Due to the complexity, number of services, clustered systems, and other components that comprise an OpenStack cloud, some kind of tooling is required to manage its deployment (and hopefully life-cycle over time). There are several systems available to manage an OpenStack cloud, such as Mirantis’ Fuel, OpenStack Ansible, upstream Tripleo, to name only a few.
RedHat also offers such a product: Director. At least I think it’s called Director, and I believe is part of the RedHat OpenStack Platform.
In this blog post I’ll do a quick overview of RedHat Director 8 with regards to using it to install an OpenStack cloud. I should note that I am still working to understand some functionality of Director, especially around custom modification and post-deployment changes–though things are not looking well on those two points at this time. However, more investigation and experimentation is required. So there will be a second post on Director in the near future.
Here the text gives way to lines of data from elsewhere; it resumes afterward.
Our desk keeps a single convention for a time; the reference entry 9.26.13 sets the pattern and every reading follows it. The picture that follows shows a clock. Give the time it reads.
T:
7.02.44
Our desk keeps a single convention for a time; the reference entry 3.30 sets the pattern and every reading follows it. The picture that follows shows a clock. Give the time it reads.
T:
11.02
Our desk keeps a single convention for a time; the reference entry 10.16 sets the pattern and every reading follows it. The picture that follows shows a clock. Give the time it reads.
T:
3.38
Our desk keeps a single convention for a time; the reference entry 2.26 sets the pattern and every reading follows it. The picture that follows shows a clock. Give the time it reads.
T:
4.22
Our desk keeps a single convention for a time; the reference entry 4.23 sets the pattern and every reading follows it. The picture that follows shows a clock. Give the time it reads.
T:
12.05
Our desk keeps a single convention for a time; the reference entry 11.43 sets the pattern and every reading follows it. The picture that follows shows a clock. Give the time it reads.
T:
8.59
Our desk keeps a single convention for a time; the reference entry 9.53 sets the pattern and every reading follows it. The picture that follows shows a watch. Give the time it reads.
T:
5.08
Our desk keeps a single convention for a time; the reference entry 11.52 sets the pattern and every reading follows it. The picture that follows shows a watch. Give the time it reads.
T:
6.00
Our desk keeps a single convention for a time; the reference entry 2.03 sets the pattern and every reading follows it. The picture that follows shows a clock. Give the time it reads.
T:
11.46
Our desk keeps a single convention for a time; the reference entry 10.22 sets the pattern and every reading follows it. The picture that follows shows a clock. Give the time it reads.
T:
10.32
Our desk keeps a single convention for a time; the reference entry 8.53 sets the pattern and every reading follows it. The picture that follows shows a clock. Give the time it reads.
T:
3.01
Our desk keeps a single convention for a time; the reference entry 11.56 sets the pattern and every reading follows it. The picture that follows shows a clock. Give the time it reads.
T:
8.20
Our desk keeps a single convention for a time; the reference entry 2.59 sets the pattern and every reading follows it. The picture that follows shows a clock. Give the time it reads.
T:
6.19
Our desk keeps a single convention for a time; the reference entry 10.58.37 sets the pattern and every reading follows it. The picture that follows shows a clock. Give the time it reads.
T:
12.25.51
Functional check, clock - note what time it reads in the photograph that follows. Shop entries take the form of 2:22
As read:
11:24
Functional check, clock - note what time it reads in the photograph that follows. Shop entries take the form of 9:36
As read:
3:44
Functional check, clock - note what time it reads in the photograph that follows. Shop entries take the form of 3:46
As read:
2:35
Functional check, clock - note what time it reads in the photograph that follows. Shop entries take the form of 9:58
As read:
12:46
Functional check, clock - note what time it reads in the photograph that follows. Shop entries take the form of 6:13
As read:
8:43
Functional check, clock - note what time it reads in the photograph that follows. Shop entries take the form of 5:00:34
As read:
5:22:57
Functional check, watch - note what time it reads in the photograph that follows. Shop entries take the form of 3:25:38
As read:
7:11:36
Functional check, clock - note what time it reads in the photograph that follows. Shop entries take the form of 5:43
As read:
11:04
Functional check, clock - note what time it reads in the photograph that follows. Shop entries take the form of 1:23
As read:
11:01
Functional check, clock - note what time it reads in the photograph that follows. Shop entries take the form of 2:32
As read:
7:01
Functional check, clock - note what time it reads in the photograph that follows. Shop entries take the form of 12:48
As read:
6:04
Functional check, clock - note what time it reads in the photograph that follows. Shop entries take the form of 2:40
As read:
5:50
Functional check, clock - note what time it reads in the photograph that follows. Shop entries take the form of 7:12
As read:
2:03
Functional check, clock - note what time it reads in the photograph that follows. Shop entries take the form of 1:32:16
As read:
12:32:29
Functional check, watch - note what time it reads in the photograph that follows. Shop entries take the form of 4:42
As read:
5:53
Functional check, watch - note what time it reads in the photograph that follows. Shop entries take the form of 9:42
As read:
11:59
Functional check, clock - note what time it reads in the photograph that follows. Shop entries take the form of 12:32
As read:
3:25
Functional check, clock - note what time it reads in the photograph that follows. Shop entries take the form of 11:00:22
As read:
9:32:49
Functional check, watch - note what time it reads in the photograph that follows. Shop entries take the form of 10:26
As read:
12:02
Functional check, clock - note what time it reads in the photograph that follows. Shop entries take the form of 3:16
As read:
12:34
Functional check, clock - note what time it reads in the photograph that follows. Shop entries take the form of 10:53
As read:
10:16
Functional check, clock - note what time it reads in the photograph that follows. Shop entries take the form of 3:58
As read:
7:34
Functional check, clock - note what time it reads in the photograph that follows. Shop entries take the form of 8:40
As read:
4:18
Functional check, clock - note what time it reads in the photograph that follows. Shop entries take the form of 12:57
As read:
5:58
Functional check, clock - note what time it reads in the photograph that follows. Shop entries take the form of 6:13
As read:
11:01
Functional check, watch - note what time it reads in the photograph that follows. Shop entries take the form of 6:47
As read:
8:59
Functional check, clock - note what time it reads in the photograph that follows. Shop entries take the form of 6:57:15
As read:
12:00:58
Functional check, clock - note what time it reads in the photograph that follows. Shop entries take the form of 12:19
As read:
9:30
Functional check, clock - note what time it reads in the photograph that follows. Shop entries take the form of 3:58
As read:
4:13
I should also note that I usually prefer to deploy OpenStack myself, most commonly using Cobbler and Ansible, though at some point I’d prefer to try to use Ironic over Cobbler. I find that I can deploy a complex OpenStack cloud in a couple thousand lines of Ansible. Whether or not to use an OpenStack deployment tool is a difficult discussion, though I can understand why deployment tools such as Director are chosen. It’s similar to discussions on web frameworks. Some people like them, some people don’t. Occasionally it’s not possible to use a framework, but most of the time it’s a good decision–as long as they are flexible.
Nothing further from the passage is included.